Door de snelle voortgang in de ontwikkeling van vaccins te vergelijking met een proces dat we uit ons persoonlijk leven beter kennen of waar we meer ervaring mee hebben kunnen wij als leken wellicht beter begrijpen waarom de snelle vaccinontwikkeling niet per se problematisch hoeft te zijn.

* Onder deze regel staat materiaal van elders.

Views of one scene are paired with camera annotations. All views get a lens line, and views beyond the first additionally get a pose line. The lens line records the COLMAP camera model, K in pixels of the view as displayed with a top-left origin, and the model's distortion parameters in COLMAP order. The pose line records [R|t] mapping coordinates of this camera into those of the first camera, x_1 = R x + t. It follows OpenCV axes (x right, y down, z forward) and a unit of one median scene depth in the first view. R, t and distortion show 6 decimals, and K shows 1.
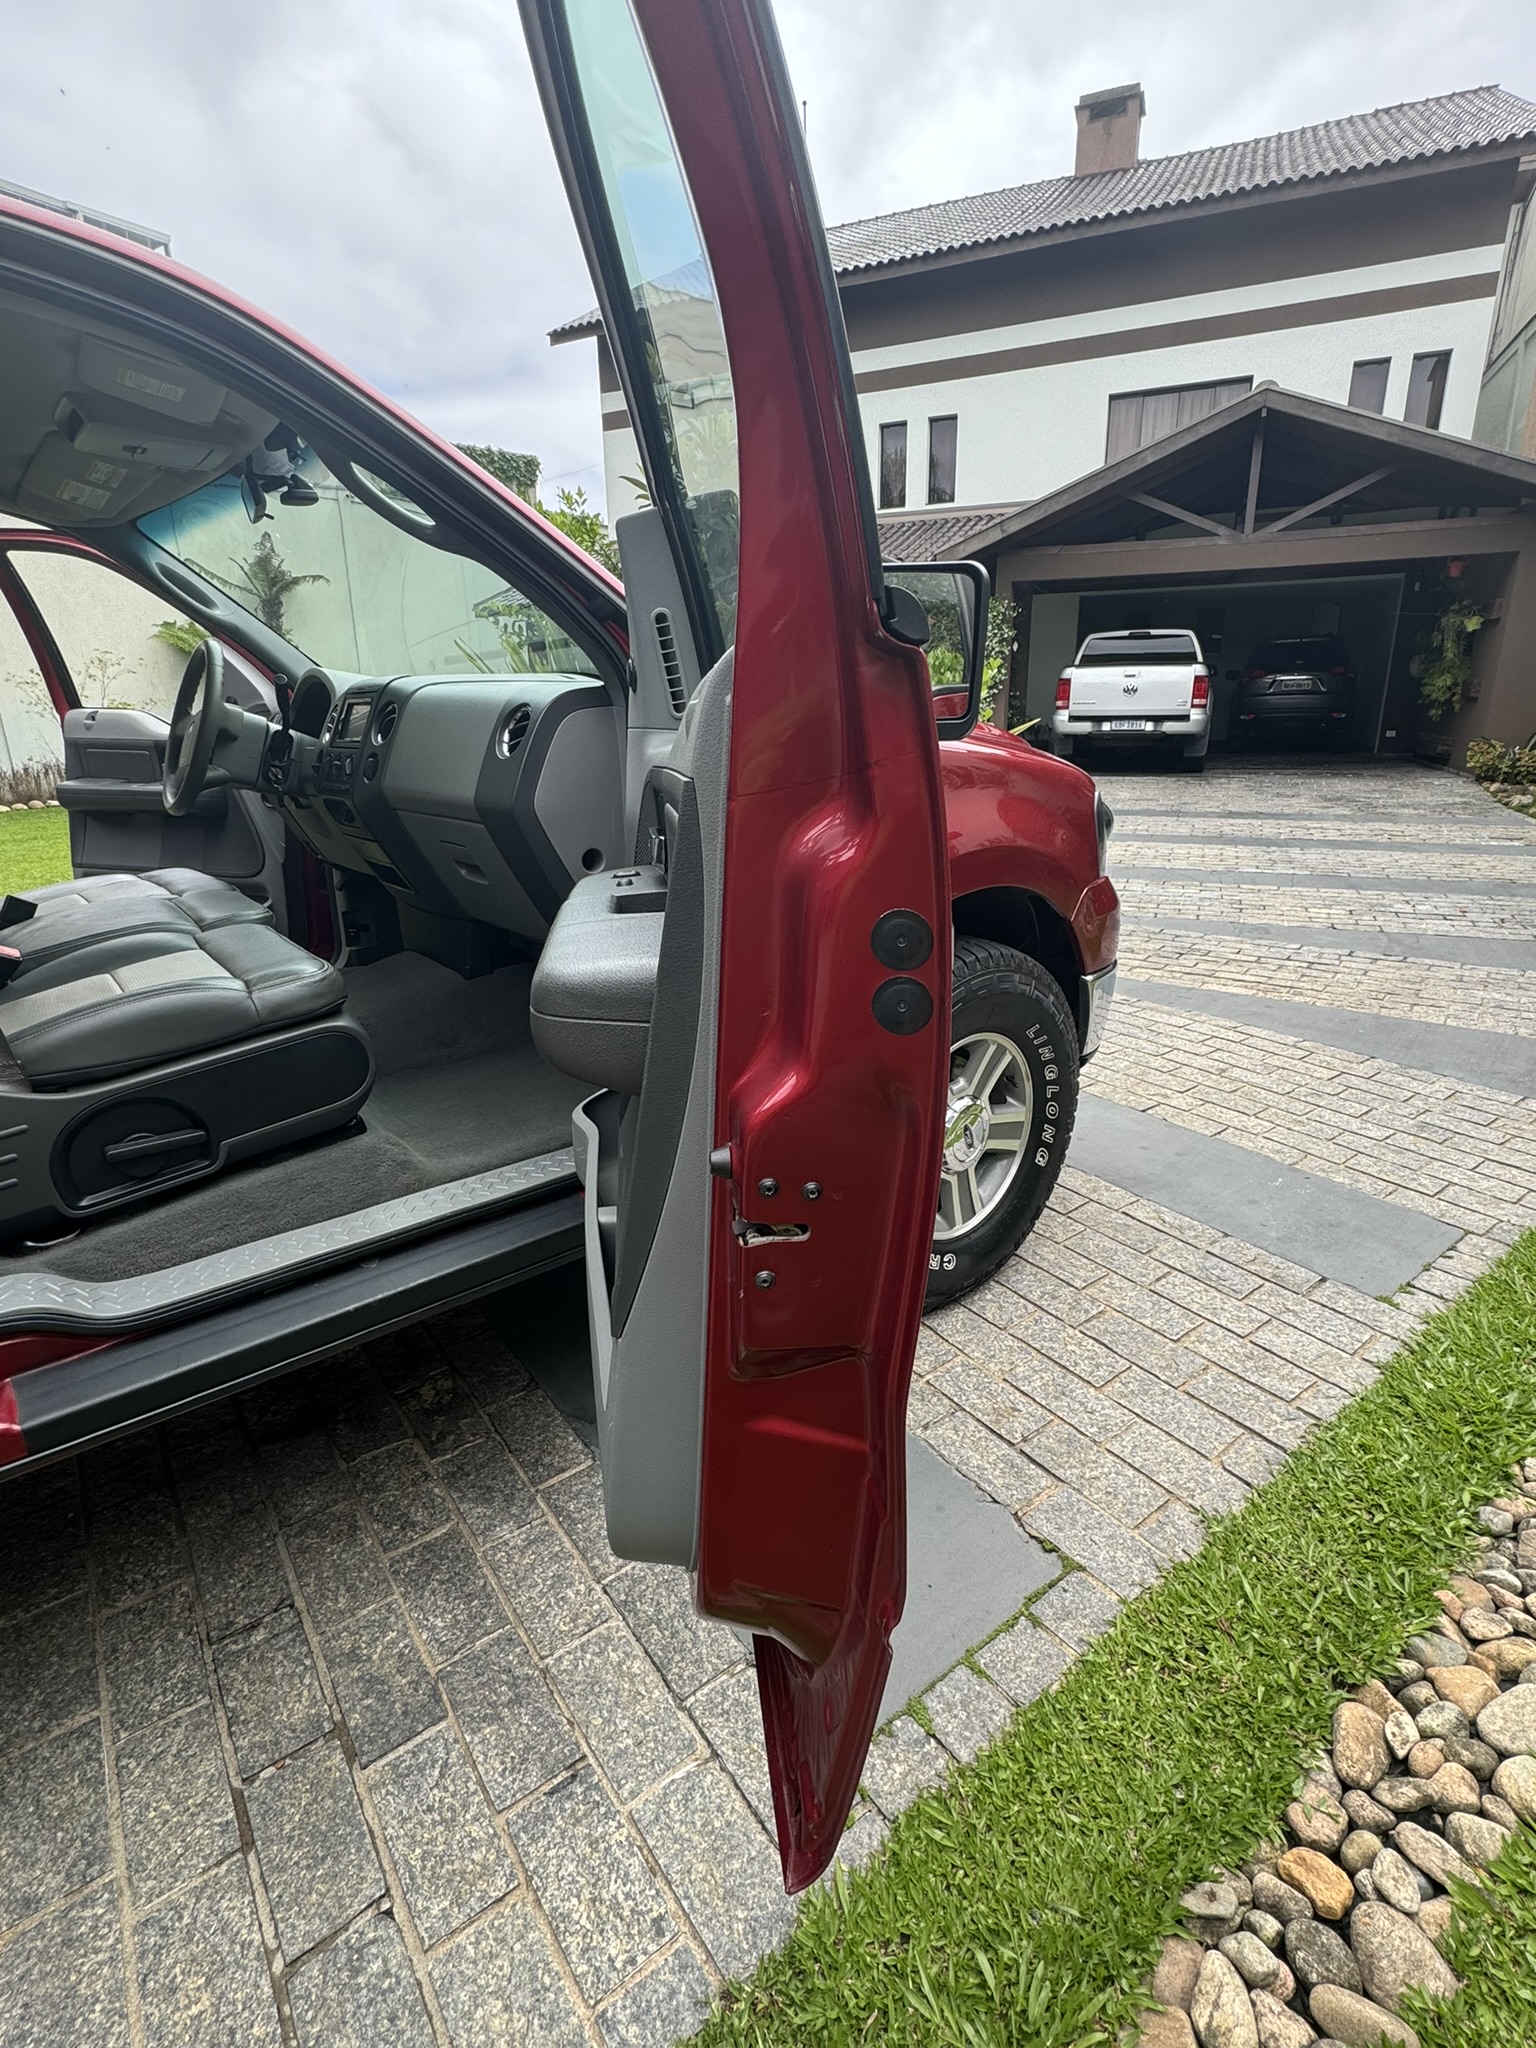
lens RADIAL K [[983.1, 0, 769.9], [0, 983.1, 1017.8], [0, 0, 1]] dist [-0.000769, -0.000537]
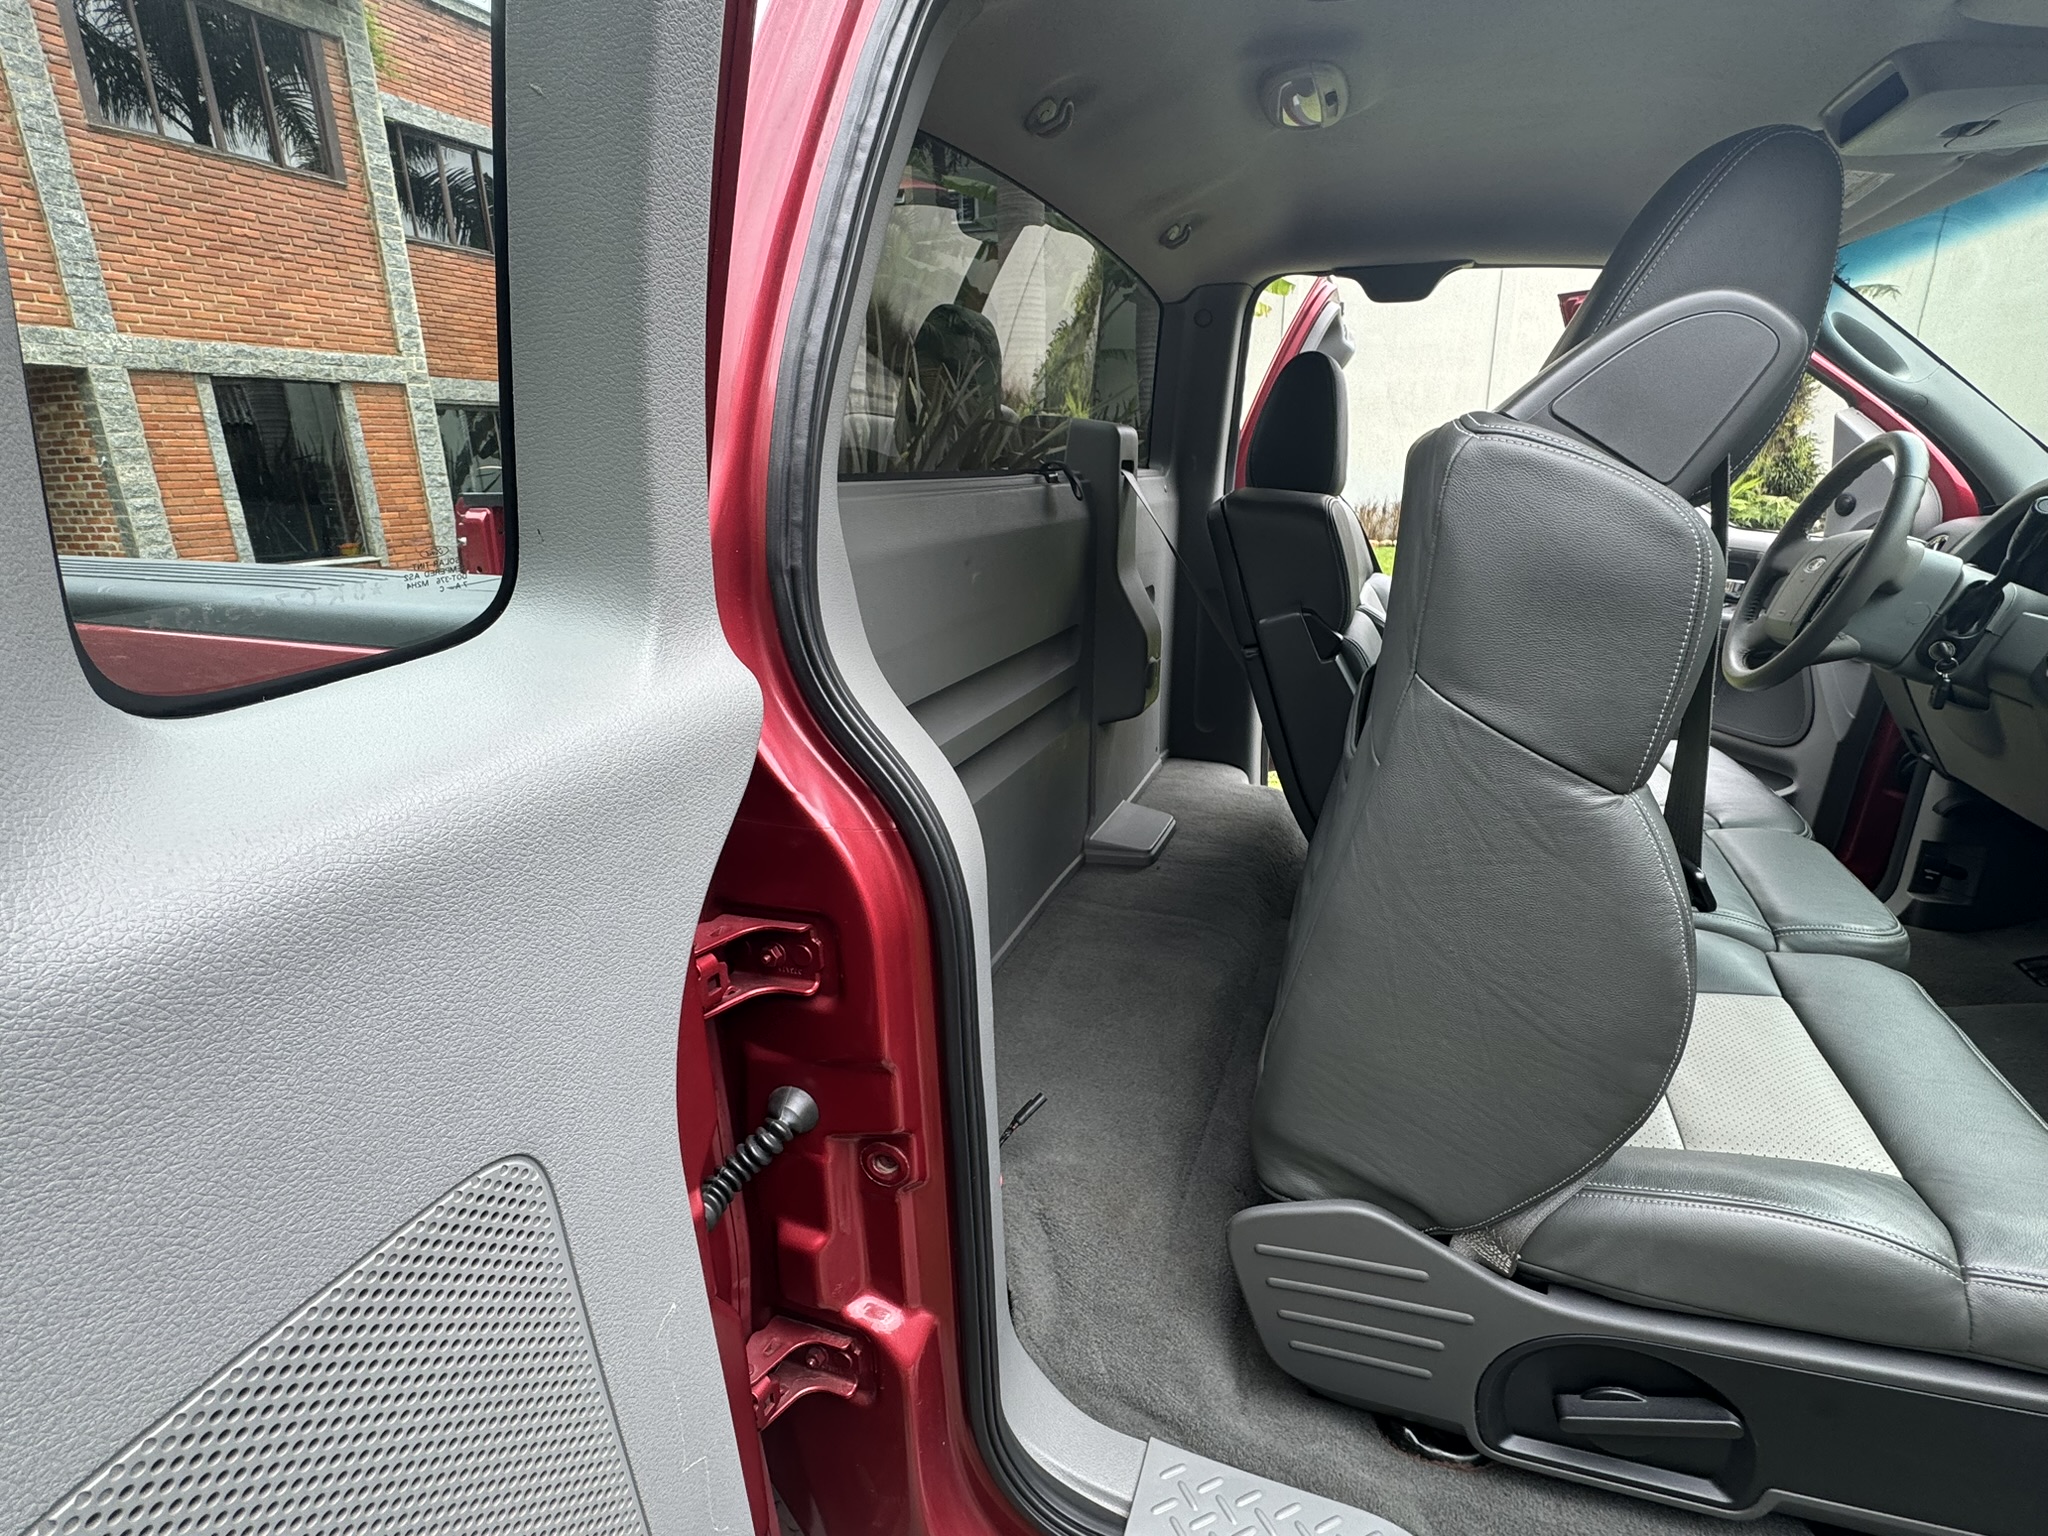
lens RADIAL K [[985.0, 0, 1010.6], [0, 985.0, 766.2], [0, 0, 1]] dist [-0.000650, -0.001260]
pose [[0.486815, 0.262631, -0.833089, -0.322676], [-0.248902, 0.955899, 0.155901, -0.164285], [0.837293, 0.131463, 0.530715, 0.263100]]
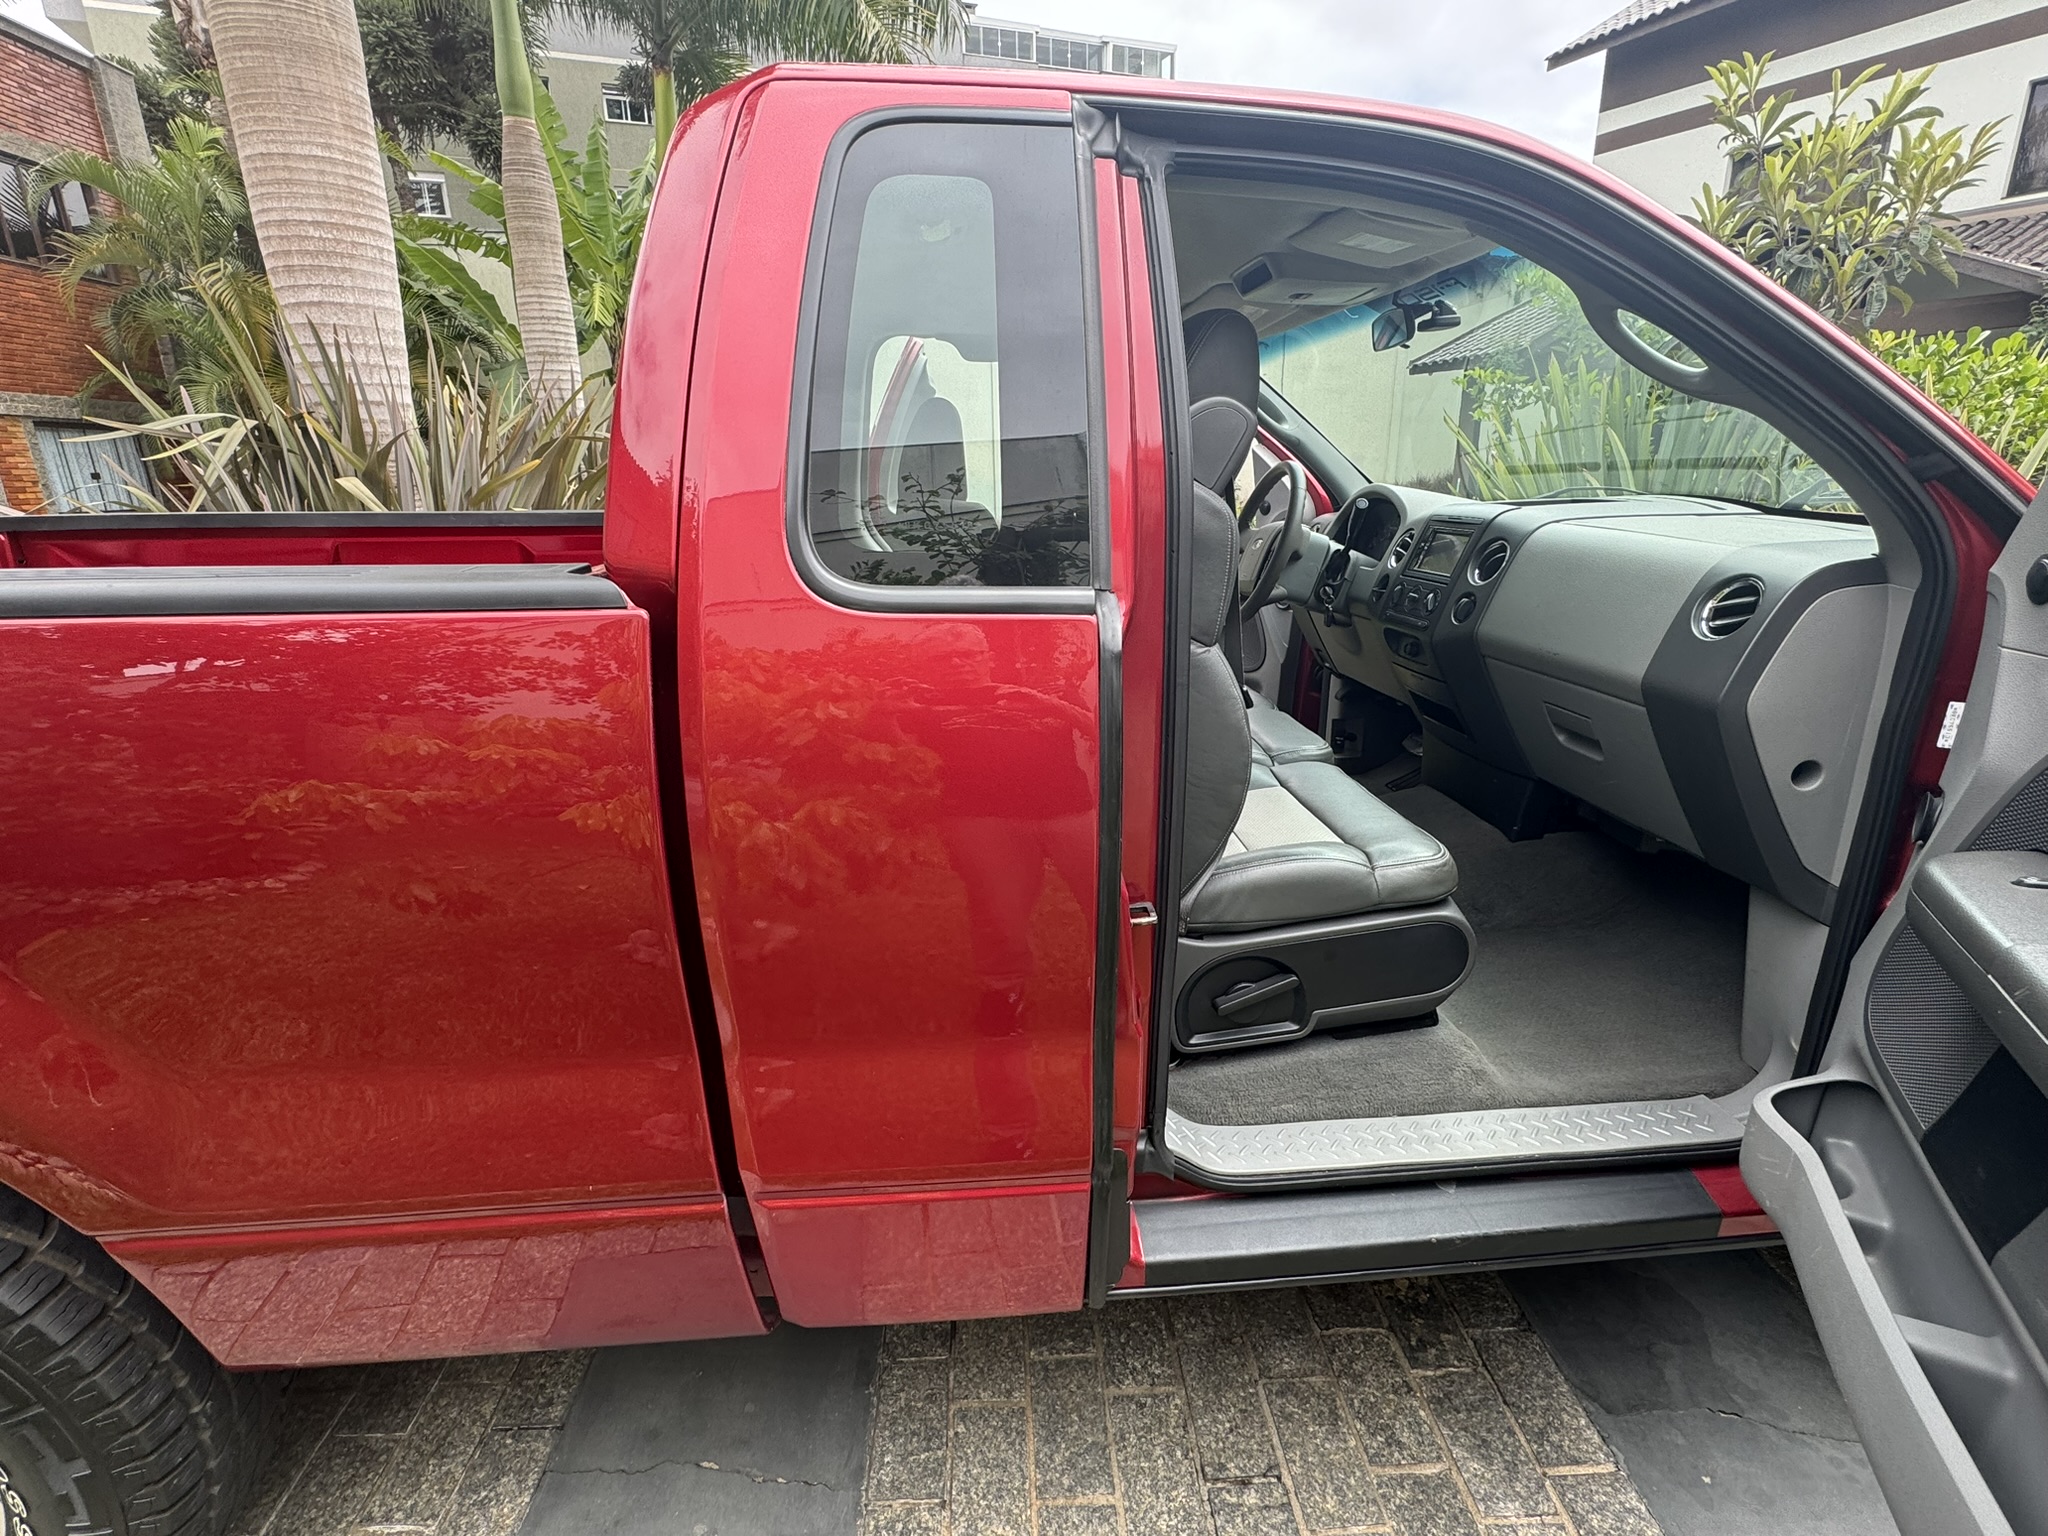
lens RADIAL K [[984.4, 0, 1017.1], [0, 984.4, 765.0], [0, 0, 1]] dist [-0.002293, -0.000239]
pose [[0.822835, 0.161882, -0.544735, -0.232922], [-0.163542, 0.985472, 0.045826, -0.086274], [0.544239, 0.051380, 0.837355, 0.000295]]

Een week of twee geleden tweette professor Elena Semino over zo’n metafoor. In een opiniestuk in de Britse krant The Guardian werd de ontwikkeling van het vaccin vergeleken met de manier waarop een meergangendiner wordt uitgeserveerd:
A process that usually takes years when worked through sequentially (…) is effectively happening all at once, as if a restaurant brought out your starter, mains, and pudding simultaneously.
Nu ben ik geen vaccintwijfelaar, maar ik kan me voorstellen deze metafoor inzicht kan geven in de reden waarom coronavaccins op zo’n korte termijn op de markt kunnen worden gebracht. De vergelijking met een meergangenmenu waarbij de verschillende gangen niet ná elkaar, maar tegelijkertijd worden uitgeserveerd is concreet, eenvoudig én herkenbaar – daar kunnen veel mensen wel wat mee. Of het de twijfelaars ook over de streep zal trekken is natuurlijk de vraag, maar deze vergelijking maakt het allemaal wel behapbaarder, makkelijker verteerbaar (pun intended). Immers, de bereidingstijd van de verschillende gerechten blijft in dit scenario zoals die altijd is, maar in plaats van dat alle gerechten ná elkaar worden bereid en worden opgediend, maakt de chef ze gelijktijdig en kunnen ze ook gelijktijdig worden uitgeserveerd.
In de ratjetoe (pun alweer intended) van metaforen van Rutte en de Jonge zagen we nog niet of nauwelijks voedselmetaforen voorbijkomen. De restaurant-vergelijking zou daarom een mooie aanvulling zijn op hun repertoire. En met de feestdagen in het vooruitzicht kan het geen kwaad om qua metaforiek aan te sluiten bij thema’s waar de gemiddelde Nederlander zich – ook als we de diners noodgedwongen via Zoom met elkaar moeten vieren – in de decembermaand mee bezighoudt. Smakelijk alvast!